SHORT EXERCISE -> Print the rows below word for word, from the line that contains "order: Coleoptera" through the last line of the rows, both included, and no other lines.

>>

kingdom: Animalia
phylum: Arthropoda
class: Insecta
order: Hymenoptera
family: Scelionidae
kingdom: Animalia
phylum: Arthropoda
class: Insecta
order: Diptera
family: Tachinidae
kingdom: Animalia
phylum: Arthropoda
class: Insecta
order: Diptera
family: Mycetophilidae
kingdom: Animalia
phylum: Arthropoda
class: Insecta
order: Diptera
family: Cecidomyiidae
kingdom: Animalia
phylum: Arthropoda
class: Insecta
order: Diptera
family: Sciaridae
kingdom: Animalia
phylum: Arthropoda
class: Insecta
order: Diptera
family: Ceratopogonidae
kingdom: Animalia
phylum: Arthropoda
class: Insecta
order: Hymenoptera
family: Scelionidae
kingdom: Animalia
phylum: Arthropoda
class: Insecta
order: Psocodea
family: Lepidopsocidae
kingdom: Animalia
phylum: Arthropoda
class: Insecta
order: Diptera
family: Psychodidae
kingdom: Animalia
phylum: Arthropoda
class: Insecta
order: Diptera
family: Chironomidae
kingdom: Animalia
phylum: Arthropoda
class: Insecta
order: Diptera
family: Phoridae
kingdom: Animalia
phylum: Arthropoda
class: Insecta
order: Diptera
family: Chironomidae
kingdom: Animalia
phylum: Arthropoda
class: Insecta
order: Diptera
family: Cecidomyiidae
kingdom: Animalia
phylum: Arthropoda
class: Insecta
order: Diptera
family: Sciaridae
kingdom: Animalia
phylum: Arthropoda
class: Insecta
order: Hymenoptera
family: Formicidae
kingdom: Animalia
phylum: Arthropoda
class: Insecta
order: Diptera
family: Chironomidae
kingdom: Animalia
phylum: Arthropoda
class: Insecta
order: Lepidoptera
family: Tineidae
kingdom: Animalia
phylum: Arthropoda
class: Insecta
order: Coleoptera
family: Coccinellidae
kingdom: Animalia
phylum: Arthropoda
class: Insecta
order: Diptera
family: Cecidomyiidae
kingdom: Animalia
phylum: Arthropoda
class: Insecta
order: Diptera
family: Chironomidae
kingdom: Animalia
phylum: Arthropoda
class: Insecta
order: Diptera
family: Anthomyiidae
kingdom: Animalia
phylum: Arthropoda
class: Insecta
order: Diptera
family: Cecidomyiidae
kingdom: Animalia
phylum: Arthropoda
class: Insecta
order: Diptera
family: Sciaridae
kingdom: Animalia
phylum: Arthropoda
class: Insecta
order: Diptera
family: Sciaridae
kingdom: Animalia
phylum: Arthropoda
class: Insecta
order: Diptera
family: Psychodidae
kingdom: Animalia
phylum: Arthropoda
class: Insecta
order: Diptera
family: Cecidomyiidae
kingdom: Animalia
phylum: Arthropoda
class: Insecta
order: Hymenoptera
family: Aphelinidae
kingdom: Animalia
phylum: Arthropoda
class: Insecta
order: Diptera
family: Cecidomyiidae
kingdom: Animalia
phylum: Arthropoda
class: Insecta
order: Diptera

<<

TASK RESULT ->
order: Coleoptera
family: Coccinellidae
kingdom: Animalia
phylum: Arthropoda
class: Insecta
order: Diptera
family: Cecidomyiidae
kingdom: Animalia
phylum: Arthropoda
class: Insecta
order: Diptera
family: Chironomidae
kingdom: Animalia
phylum: Arthropoda
class: Insecta
order: Diptera
family: Anthomyiidae
kingdom: Animalia
phylum: Arthropoda
class: Insecta
order: Diptera
family: Cecidomyiidae
kingdom: Animalia
phylum: Arthropoda
class: Insecta
order: Diptera
family: Sciaridae
kingdom: Animalia
phylum: Arthropoda
class: Insecta
order: Diptera
family: Sciaridae
kingdom: Animalia
phylum: Arthropoda
class: Insecta
order: Diptera
family: Psychodidae
kingdom: Animalia
phylum: Arthropoda
class: Insecta
order: Diptera
family: Cecidomyiidae
kingdom: Animalia
phylum: Arthropoda
class: Insecta
order: Hymenoptera
family: Aphelinidae
kingdom: Animalia
phylum: Arthropoda
class: Insecta
order: Diptera
family: Cecidomyiidae
kingdom: Animalia
phylum: Arthropoda
class: Insecta
order: Diptera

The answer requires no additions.